Friday, May 21, 2010
Sarkozy Shudders At Cameron's Strength
Watching Cameron talking next to Sarkozy yesterday gives an amazing scene. Sarkozy's body language is as awkward as could be imagined. He is swallowing hard in discomfort at every word Cameron utters, and is just desperate to not hear the things Cameron is saying such as, 'we were right not to join the Euro'.
Yet Sarkozy could not find any chink in Cameron's self-assured certainty of delivery, and realised that here was no easy meat like he had had with Gordon Brown. What an incredible difference. The formality and cool professionalism of Cameron contrasts cruelly with the Sarkozy-Brown love-in which was verging on pornographic.

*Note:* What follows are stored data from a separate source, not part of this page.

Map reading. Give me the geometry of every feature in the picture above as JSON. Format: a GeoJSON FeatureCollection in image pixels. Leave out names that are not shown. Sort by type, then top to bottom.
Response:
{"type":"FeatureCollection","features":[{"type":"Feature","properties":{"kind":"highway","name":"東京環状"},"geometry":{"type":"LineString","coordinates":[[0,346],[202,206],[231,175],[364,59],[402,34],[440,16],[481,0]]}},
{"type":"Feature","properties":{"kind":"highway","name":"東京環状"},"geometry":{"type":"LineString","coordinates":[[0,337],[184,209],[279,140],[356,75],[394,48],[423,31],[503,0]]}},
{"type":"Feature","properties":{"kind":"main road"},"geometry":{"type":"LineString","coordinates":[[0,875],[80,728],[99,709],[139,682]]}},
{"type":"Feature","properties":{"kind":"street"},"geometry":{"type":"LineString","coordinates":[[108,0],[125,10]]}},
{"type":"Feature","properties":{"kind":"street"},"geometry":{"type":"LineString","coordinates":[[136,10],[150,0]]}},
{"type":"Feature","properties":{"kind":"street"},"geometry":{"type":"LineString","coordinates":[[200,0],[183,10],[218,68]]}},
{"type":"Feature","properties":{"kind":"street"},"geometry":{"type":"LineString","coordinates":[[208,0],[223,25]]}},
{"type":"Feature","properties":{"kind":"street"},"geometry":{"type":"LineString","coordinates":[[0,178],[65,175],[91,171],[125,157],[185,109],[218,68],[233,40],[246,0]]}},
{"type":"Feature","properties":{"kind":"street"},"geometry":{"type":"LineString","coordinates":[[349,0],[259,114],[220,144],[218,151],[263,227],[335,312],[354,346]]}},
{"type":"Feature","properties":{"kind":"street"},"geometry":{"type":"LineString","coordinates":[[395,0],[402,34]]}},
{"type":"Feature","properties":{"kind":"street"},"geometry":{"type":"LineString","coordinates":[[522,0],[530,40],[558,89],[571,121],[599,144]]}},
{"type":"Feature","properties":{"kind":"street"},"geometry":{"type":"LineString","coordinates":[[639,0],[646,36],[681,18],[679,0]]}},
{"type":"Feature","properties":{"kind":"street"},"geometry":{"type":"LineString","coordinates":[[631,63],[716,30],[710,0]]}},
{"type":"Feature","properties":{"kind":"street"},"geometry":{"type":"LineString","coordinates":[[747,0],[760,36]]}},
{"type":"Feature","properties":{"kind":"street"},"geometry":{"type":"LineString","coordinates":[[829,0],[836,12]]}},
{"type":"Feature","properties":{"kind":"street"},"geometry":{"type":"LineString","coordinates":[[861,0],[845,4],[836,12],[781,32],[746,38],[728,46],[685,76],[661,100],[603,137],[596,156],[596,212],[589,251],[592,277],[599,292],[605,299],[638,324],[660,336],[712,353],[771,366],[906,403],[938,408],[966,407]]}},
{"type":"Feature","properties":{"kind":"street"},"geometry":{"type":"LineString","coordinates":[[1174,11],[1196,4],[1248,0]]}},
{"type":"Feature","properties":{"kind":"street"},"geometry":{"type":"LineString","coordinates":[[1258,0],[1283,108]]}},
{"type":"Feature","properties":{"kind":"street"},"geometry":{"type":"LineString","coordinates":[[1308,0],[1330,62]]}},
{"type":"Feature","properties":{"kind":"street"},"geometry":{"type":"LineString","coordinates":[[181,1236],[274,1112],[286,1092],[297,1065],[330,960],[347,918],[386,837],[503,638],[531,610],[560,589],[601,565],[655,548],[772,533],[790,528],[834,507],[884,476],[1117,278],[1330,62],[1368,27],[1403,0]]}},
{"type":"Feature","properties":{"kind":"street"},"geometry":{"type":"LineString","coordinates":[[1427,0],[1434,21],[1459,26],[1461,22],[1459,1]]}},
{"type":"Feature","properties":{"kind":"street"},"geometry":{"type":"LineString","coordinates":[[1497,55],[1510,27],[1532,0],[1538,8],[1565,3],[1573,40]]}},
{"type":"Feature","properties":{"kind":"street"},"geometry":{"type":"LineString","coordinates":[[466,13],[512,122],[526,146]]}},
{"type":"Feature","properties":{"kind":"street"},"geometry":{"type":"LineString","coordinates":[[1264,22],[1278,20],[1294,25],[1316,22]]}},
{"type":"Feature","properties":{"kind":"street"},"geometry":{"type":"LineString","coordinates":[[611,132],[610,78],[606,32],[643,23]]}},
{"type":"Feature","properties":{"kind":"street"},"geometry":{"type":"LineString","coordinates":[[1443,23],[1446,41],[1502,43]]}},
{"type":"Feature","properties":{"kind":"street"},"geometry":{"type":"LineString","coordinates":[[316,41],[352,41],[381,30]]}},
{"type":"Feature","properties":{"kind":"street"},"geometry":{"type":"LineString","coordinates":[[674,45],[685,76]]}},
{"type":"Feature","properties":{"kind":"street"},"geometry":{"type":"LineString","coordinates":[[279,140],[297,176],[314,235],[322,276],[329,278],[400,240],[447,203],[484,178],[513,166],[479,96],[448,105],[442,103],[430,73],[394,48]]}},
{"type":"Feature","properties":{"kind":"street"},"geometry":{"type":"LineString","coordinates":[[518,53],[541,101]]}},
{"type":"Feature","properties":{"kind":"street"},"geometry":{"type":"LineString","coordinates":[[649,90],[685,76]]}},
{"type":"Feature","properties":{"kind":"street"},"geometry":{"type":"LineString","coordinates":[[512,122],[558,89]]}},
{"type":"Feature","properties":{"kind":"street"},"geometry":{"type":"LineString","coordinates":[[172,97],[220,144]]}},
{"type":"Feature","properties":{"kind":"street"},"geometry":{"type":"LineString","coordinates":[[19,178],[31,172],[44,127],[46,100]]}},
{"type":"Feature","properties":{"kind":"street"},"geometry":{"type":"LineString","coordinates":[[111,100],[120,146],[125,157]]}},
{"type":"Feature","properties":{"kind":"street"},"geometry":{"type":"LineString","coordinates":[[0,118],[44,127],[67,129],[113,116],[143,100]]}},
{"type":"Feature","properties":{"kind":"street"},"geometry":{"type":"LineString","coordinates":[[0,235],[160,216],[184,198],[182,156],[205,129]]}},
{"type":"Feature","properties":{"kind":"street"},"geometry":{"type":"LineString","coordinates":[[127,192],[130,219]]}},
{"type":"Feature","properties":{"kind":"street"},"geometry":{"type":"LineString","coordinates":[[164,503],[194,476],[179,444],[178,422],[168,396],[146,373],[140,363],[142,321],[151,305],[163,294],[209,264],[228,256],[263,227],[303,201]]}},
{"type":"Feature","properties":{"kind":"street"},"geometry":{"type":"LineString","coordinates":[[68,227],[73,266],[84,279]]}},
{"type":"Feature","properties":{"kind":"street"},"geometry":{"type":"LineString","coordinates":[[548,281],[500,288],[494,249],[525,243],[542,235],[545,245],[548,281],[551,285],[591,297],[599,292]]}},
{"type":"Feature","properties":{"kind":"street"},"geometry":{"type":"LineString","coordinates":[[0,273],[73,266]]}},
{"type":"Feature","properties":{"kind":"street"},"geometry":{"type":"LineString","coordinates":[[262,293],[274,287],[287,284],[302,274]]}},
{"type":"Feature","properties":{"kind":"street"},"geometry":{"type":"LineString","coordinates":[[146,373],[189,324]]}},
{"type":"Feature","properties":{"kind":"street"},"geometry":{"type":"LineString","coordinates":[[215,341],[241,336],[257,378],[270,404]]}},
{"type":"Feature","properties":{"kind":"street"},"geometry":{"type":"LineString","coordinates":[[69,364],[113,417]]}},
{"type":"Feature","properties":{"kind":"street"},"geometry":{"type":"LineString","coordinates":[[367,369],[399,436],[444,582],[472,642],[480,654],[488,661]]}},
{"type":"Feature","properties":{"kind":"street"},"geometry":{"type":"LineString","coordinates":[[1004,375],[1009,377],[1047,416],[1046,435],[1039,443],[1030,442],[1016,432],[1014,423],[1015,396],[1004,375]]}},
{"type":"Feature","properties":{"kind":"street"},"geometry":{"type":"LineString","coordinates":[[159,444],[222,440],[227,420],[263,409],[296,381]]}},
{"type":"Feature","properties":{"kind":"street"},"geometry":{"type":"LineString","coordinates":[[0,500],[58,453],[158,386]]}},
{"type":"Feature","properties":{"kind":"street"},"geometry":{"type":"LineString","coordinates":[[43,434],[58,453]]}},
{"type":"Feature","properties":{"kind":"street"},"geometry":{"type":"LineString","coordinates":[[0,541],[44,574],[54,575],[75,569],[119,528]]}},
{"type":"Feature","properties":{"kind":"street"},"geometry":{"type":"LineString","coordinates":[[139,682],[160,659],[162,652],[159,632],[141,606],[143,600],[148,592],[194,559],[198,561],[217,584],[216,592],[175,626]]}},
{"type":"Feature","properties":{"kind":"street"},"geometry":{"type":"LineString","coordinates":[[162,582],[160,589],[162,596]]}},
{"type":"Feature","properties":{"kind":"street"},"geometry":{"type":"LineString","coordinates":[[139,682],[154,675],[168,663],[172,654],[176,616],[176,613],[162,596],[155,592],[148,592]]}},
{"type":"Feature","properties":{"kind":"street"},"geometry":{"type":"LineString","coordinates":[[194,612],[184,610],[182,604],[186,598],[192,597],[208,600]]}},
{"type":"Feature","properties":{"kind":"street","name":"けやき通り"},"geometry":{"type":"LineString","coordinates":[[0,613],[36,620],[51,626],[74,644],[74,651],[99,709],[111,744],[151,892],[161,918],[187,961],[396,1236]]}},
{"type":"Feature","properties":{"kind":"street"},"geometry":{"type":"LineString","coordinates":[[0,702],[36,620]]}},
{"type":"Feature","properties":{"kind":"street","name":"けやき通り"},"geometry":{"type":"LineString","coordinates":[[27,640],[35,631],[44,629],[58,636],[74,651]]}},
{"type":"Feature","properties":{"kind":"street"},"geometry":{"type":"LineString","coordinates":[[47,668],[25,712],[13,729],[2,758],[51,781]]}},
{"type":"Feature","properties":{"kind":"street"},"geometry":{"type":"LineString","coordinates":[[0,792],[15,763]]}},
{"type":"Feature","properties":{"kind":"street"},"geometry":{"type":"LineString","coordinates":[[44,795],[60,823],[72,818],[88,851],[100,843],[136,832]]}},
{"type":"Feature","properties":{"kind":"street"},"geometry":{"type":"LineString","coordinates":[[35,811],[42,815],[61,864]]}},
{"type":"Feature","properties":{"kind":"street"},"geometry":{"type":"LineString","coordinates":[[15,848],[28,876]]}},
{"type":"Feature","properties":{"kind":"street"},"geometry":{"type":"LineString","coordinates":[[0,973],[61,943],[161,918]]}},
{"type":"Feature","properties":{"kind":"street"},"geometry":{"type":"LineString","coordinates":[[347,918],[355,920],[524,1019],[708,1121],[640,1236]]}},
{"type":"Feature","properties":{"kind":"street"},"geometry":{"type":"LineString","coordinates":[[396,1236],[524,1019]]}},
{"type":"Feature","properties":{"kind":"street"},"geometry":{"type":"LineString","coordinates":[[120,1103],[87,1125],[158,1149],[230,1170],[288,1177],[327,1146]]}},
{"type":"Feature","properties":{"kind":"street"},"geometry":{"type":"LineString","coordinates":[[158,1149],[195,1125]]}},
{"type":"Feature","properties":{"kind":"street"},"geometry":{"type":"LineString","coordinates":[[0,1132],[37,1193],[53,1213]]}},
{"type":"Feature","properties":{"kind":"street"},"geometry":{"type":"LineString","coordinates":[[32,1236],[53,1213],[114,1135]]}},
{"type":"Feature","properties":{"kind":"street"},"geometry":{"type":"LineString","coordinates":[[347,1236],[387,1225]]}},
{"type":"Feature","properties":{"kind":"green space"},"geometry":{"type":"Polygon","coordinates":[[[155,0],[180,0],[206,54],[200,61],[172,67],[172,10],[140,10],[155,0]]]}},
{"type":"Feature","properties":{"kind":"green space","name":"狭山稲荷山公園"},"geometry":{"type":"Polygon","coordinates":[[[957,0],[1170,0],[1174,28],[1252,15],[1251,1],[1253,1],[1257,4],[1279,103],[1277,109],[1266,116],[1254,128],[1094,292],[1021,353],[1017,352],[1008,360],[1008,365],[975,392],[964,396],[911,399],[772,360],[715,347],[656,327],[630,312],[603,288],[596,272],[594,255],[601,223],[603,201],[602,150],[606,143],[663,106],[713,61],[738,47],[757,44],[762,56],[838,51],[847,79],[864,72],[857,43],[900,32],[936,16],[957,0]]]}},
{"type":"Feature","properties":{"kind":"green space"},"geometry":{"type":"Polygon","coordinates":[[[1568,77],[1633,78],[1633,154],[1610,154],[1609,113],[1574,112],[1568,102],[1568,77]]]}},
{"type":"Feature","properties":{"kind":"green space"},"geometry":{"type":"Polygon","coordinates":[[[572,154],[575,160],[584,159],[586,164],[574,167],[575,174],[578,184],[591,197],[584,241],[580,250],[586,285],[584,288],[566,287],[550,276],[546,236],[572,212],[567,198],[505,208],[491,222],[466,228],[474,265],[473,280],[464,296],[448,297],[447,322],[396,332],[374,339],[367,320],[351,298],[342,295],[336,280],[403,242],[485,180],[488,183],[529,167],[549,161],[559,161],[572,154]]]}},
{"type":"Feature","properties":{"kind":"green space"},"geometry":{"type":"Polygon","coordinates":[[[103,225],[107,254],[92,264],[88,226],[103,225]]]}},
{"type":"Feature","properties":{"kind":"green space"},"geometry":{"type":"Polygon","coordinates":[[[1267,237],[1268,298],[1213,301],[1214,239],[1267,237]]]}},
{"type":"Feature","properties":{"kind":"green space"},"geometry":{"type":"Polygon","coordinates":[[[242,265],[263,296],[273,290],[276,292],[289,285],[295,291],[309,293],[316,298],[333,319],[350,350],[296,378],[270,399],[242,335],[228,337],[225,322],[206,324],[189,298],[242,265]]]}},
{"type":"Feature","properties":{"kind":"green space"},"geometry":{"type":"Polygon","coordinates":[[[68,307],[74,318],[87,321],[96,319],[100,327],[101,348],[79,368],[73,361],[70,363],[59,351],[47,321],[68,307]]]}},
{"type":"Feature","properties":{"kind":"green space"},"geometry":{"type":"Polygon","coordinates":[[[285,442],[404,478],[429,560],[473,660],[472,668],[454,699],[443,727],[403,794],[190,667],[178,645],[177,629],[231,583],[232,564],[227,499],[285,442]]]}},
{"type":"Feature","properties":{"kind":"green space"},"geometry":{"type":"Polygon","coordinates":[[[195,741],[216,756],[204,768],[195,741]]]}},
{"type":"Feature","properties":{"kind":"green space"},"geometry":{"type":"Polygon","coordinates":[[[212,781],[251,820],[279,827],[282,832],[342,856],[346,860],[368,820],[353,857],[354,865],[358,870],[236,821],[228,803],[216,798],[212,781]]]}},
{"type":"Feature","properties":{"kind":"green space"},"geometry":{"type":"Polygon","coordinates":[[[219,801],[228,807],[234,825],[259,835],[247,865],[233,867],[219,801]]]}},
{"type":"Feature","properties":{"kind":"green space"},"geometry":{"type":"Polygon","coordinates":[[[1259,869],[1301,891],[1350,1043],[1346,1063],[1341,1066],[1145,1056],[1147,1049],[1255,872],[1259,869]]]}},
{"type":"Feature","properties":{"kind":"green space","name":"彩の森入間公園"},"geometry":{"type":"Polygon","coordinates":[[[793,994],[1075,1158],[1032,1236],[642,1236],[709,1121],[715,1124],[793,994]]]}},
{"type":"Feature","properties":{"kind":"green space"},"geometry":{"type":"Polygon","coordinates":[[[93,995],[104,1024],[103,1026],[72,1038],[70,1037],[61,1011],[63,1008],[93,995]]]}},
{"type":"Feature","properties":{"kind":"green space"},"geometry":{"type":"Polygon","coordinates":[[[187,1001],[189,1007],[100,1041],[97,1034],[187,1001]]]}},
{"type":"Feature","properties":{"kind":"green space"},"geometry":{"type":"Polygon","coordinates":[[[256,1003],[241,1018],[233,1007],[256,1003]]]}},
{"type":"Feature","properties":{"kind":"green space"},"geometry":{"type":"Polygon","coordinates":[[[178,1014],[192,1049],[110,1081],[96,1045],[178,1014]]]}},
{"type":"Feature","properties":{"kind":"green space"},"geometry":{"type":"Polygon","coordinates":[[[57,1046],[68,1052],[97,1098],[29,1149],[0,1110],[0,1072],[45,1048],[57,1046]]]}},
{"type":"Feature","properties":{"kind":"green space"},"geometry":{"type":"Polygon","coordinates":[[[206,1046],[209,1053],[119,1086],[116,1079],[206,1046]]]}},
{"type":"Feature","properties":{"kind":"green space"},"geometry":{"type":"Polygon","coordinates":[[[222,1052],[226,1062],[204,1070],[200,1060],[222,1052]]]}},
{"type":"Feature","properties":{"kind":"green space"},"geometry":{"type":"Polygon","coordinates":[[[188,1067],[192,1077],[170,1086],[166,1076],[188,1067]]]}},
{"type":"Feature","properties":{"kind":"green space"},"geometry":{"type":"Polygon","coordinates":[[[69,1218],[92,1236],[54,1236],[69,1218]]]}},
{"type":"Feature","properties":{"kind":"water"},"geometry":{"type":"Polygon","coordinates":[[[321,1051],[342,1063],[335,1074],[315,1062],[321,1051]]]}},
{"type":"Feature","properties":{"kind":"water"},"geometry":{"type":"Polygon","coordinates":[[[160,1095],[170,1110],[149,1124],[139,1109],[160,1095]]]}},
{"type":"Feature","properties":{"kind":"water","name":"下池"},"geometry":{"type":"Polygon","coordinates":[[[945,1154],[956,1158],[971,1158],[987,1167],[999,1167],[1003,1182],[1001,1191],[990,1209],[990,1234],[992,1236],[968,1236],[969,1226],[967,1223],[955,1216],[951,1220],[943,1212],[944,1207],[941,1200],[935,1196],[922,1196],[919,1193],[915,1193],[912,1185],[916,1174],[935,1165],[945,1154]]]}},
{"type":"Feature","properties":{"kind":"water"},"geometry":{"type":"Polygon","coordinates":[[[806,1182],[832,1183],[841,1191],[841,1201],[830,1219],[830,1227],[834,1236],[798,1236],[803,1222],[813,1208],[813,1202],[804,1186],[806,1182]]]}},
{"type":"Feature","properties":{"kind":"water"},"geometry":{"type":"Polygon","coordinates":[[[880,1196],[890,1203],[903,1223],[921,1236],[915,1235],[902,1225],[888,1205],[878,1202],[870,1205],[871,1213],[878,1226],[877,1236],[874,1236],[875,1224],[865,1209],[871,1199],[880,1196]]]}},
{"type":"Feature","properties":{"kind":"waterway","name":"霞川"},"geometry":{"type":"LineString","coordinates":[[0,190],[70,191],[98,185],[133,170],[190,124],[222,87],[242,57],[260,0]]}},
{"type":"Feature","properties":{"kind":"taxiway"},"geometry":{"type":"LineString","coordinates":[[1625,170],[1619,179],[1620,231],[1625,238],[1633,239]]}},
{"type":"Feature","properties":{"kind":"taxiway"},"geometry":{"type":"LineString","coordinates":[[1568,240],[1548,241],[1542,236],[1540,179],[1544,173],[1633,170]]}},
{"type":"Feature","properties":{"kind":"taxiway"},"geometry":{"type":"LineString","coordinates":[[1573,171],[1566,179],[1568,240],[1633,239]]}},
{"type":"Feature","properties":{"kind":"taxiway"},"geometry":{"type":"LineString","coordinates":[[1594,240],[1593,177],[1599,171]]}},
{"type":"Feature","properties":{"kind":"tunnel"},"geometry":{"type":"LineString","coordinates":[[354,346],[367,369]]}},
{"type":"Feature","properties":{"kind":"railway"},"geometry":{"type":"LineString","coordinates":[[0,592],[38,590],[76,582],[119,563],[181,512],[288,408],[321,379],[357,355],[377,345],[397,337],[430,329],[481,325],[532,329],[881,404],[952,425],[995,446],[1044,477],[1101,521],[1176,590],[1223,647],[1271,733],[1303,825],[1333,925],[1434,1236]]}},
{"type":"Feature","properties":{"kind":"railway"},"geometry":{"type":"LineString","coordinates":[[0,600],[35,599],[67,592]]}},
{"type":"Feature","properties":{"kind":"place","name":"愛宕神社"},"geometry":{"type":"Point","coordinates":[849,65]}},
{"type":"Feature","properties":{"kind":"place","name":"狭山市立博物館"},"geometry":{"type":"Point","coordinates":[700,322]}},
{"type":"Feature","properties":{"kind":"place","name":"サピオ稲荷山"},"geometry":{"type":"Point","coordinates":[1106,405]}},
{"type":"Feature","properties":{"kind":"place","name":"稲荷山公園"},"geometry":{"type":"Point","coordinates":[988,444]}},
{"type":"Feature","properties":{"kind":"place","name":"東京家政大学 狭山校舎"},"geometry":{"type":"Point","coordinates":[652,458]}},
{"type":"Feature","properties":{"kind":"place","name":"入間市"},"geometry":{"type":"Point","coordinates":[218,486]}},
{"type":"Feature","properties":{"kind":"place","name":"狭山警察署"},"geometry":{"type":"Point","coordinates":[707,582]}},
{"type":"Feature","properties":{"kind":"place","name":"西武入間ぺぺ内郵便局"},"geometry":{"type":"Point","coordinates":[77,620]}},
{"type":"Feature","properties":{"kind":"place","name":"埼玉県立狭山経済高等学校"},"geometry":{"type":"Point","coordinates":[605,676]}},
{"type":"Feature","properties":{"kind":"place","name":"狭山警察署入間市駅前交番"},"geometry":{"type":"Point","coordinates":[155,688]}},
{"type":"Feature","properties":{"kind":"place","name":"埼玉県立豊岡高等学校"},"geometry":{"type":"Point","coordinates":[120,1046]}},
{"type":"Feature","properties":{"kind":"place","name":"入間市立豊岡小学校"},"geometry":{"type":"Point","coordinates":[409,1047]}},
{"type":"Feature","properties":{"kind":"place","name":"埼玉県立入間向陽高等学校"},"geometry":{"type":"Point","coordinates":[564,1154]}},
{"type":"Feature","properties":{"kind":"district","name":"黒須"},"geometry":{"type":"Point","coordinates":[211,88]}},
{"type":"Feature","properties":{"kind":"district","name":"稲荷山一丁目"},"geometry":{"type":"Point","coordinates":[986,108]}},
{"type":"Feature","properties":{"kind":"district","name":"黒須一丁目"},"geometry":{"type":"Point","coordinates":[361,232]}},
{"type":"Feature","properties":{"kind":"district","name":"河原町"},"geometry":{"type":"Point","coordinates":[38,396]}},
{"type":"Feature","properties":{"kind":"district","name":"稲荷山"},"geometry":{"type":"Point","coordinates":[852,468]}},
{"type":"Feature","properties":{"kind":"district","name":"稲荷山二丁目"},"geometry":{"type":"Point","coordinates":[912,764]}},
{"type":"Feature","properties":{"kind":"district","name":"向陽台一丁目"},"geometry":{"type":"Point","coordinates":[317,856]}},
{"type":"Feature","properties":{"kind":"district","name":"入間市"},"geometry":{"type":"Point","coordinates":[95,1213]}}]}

It's only weeks ago, but Sarkozy must now sense that the easy days of getting Britain to sign up to almost anything that Europe wants, which had gone on since Blair grinned his way into Downing Street in 1997, are well and truly over. There will be no more pornographic opportunities to slobber all over this British Prime Minister in public. David Cameron at the helm means business only is required, not unwanted familiarity.
Will the Europeans now let loose the speculators to attack the Pound as they promised they would, in an attempt to bring this unruly and unruffled operator to heel? 'You'll see what we can do,' threatened a French Minister a week ago. I'm not sure Cameron will give even that threat the time of day. That too will be down to business, and let the markets find their level, as he carries his whirlwind leadership on and up.
Strong leadership is what we have in Britain once more. It's been twenty years and we're good and ready. The French though, it seems, are not.
John Redwood advises Cameron what to say to Angela Merkel -
We need a less expensive and less regulating EU to get Europe back on the road to prosperity. The Euro, the EU’s finest achievement to date according to its supporters, is visibly damaging growth and income levels.
The EU which demands spending cuts of its member states should lead the way by cutting its own spending. I am not expecting it to see the problems it creates, as its answer to everything is more European government.
BUT - in fact, the coalition supports raising costs of running industry through the roof -
Meanwhile, the new Government has released the full details of the coalition agreement. However, the sections on Europe contains no new details than those revealed in the initial outline released last week. On the EU's emissions reduction target, the coalition supports increasing it from a cut of 20 percent to 30 percent by 2020, based on 1990 levels. Controversial home information packs (HIPs) have been scrapped, with only the energy performance certificate, a requirement under EU law, surviving the cut.
The bullshit flows as strongly as ever at ground level.